This is to open the discussion around the current proxy pallet in Polkadot inherited from substrate, and potential updates we can have around it.
First, I think that the meta problem that we are trying to solve here is pre-authorizing transactions by other accounts.
That is, for example, allowing another account to submit a group of transactions on your behalf as long as certain conditions are met after the fact.
Or, imagine you know that you want to perform an action (unbond, withdraw and transfer of exactly x DOTs) sometime in the next year from an account kept in cold storage, and you want to authorize it once and trigger the action via another hot account. You could store the exact signature, but details like nonce and transaction mortality generally prevent you from doing this.
the proxy system is a subset of these use cases, where we specify a list of allowed calls, with no restrictions on the number of times the proxy can be used, post-conditions or arguments.
If we are to look at the broader problem, as already hinted at, I generally see 3 parameters to a generic pre-auth scenario:
- which calls, and how many times each.
- which arguments.
- post-conditions.
For example, for the above scenario, I would create a proxy that would be allowed to call
unbond(x), wtihdraw(), transfer(x, dest)
exactly once.
All of these are very easy to program as long as Polkadot provides a pre-defined list for each item in the list above, and the user can picks and combines them.

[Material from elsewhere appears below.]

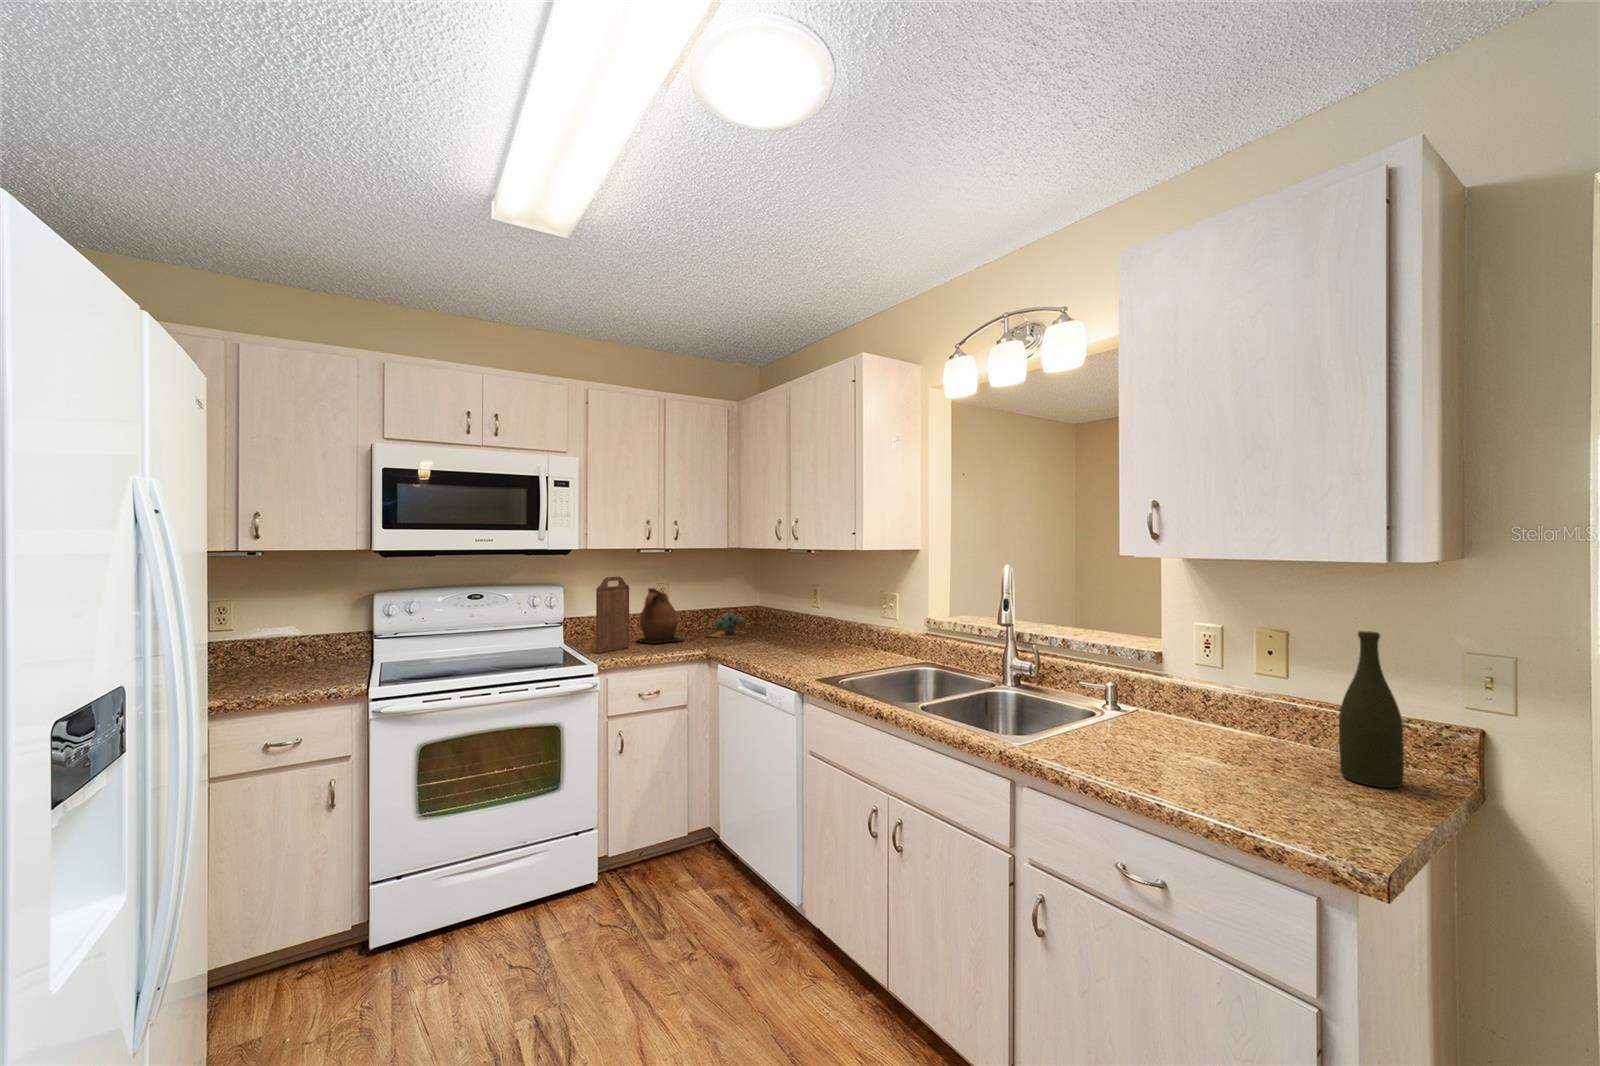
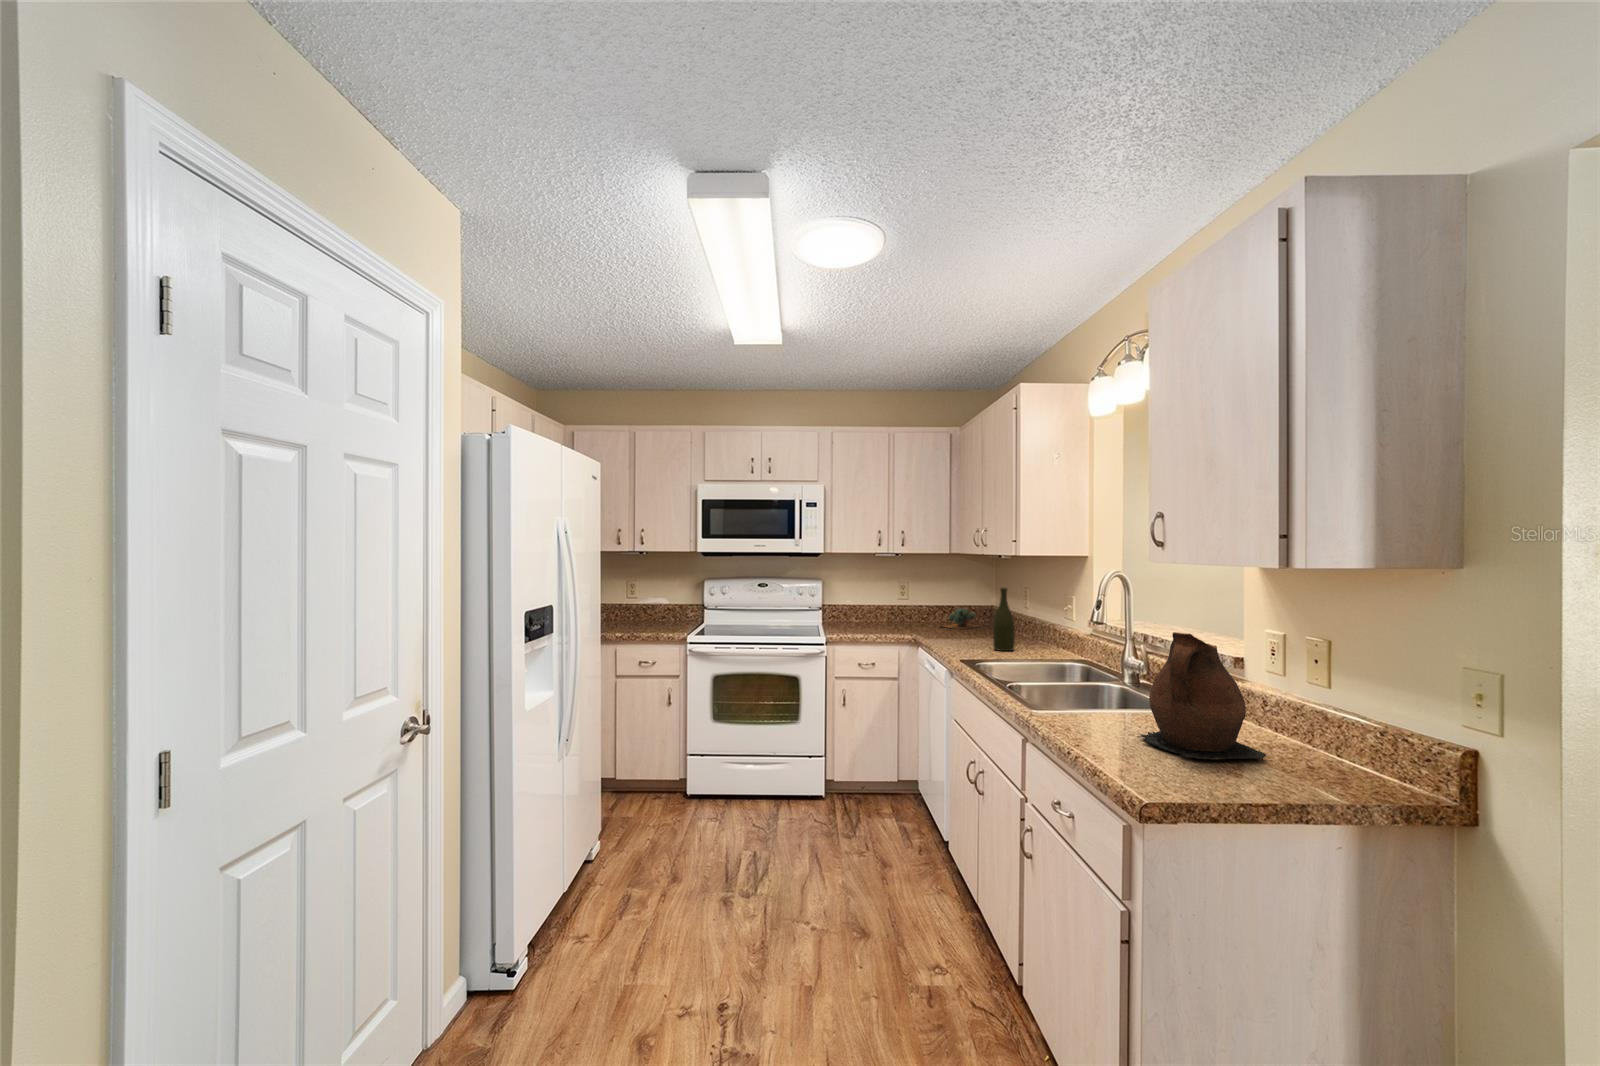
cutting board: present [596,576,629,653] -> none [841,573,870,631]
ceramic pitcher: present [638,588,683,643] -> present [1137,632,1266,760]
bottle: present [1339,631,1404,788] -> present [993,588,1015,651]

The current proxy pallet is also working in a similar manner.
If you want to allow users to define the above set themselves, I think only the first one is possible. Setting a counter on a proxy is trivial, and each call is identifiable by an index.
Althgough then, the user is taking the risk that the call indices (or details of the logic) might change over time, which could lead to unexpected authorization. We can allow users to specify if they want their proxies to extend to the next runtime upgrade, or expire if the spec_version changed.
With all of this in mind, I think it is fair to say that the current proxy pallet is a conservative implementation. In fact, I once asked about this and received a fair answer about it.
That being said, I do think that we can think of having a more comprehensive pre-authorization/proxy pallet in FRAME, and maybe someday, in Polkadot.
If we are to push forward the current proxy pallet, from the list above, we can easily tackle the first item and:
- Allow proxies to have a decrementing counter, after which they cannot do anything.
- Create a new proxy type that lets the proxy creator specify a list of call indices they want to allow, optionally with a flag that says if the proxies expire after a
spec_version
change.
But I am not sure if this is a better approach, compared to creating a brand new pallet-pre-authorization
and leaving the current proxy pallet as-is
One thing that makes me worried about Gav’s comment in the link above is that he seems to point out that allowing any type of flexibility with things such as proxies is extremely risky and could lead to various malicious backdoor being created. I don’t consider myself someone who follows the crypto space super deeply to know anecdotes about this, so if anyone knows a related story, please do share and perhaps the right decision is to in fact stick to the current simple proxy pallet.
(I do recall someone telling me about a team in our ecosystem that’s trying to solve making item 2 and 3 in my list programmable by end users, but I can’t remember their name).